Relying on this reasoning from Jardines, the circuit court in this case found the officers’ behavior revealed a purpose to conduct a search. The court specifically found, “They were not there to [talk to] the homeowner.” Going to the front door of a home for the purpose of speaking to the homeowner is not an “intrusion” because of the implied license to do what any private citizen might do. See Rogers, 249 F.3d at 289-90 (stating “police officers do not need a warrant to do what any private citizen may legitimately do—approach a home to speak to the inhabitants”); Wright, 391 S.C. at 444, 706 S.E.2d at 328 (stating, “A policeman may lawfully go to a person’s home” and “go up to the door”). Rather, the circuit court found the officers were there “to see if they could find any [drugs],” a mission no homeowner licenses a police officer to enter their private property to undertake. See Jardines, ___ U.S. at ___, 133 S. Ct. at 1416, 185 L. Ed. 2d at 502-03. Thus, the circuit court found the officers in this case had no license to enter the grassy area, and therefore when they did so they physically intruded onto private property to conduct a search—not a knock and talk. Because no exception to the warrant requirement applied and there was no warrant, the officers violated the Fourth Amendment.
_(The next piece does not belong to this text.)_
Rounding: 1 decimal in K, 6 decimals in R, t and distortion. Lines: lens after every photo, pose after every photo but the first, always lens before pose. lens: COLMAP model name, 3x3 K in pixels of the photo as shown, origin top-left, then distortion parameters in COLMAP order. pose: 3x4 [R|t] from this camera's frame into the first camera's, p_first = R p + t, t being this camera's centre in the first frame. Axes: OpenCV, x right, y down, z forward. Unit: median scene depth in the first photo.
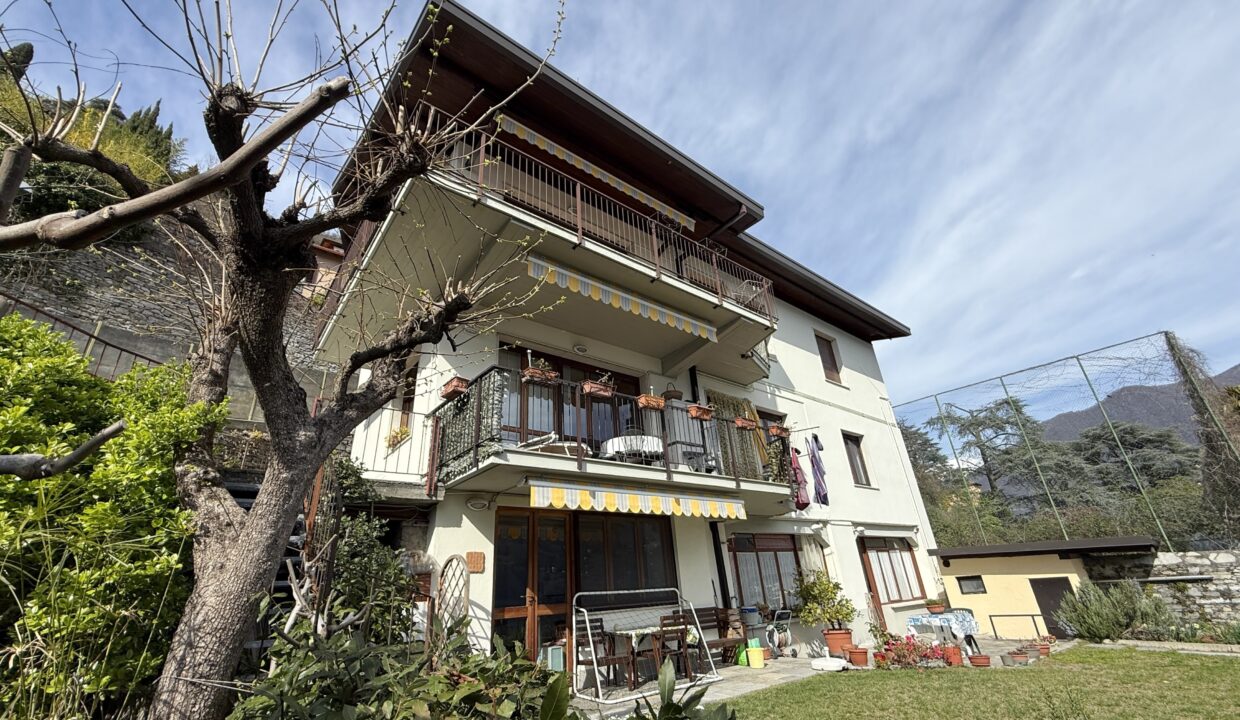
lens RADIAL K [[495.7, 0, 616.9], [0, 495.7, 358.6], [0, 0, 1]] dist [0.001116, 0.000213]
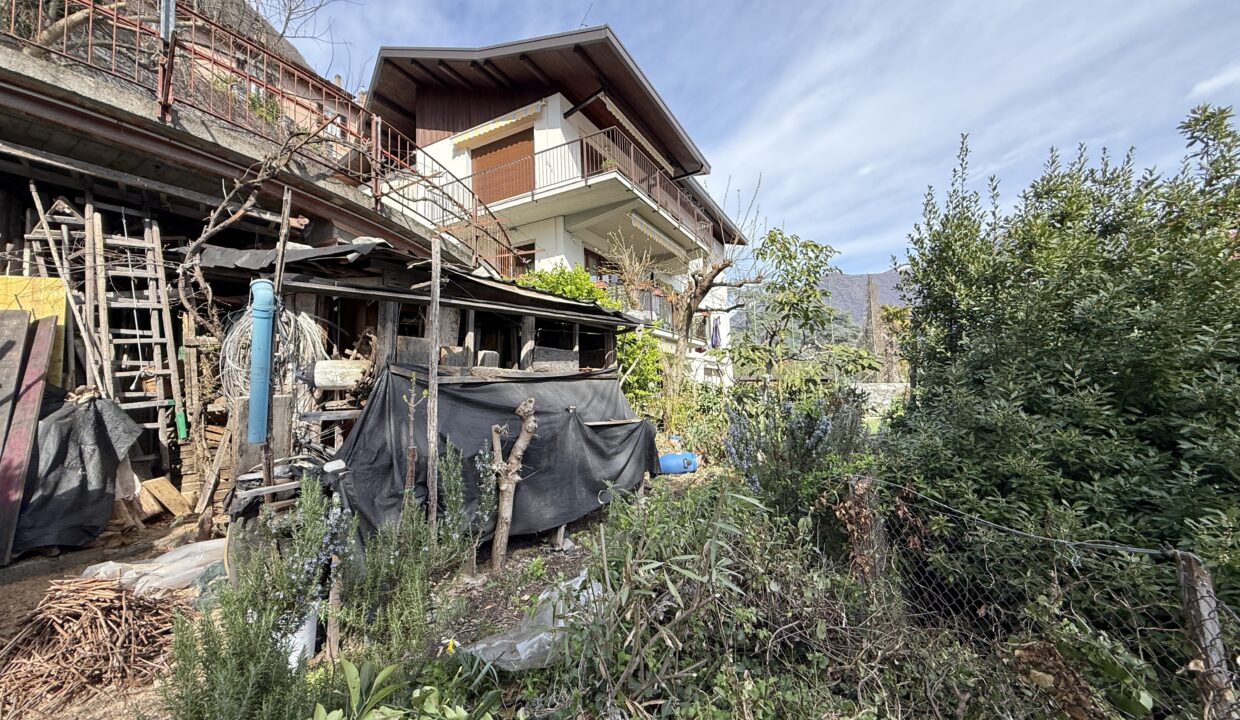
lens RADIAL K [[495.7, 0, 616.9], [0, 495.7, 358.6], [0, 0, 1]] dist [0.001116, 0.000213]
pose [[0.909283, 0.137056, 0.392963, -0.068856], [-0.286813, 0.890556, 0.353056, -0.026221], [-0.301567, -0.433735, 0.849077, -0.078966]]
As Jardines makes clear, the circuit court was correct to focus on the purpose of the officers’ actions. As we have explained, the officers’ behavior in this case demonstrates objectively the purpose of searching for drugs. We also note the officers’ subjective intent is consistent with their objective purpose. Sergeant Holbrook testified that “instead of actually approaching the house and conducting a knock and talk investigation, we just simply drove toward the backyard.” Sergeant Milks said the same thing in her affidavit, they “were investigating a suspicious complaint,” not looking for the homeowner.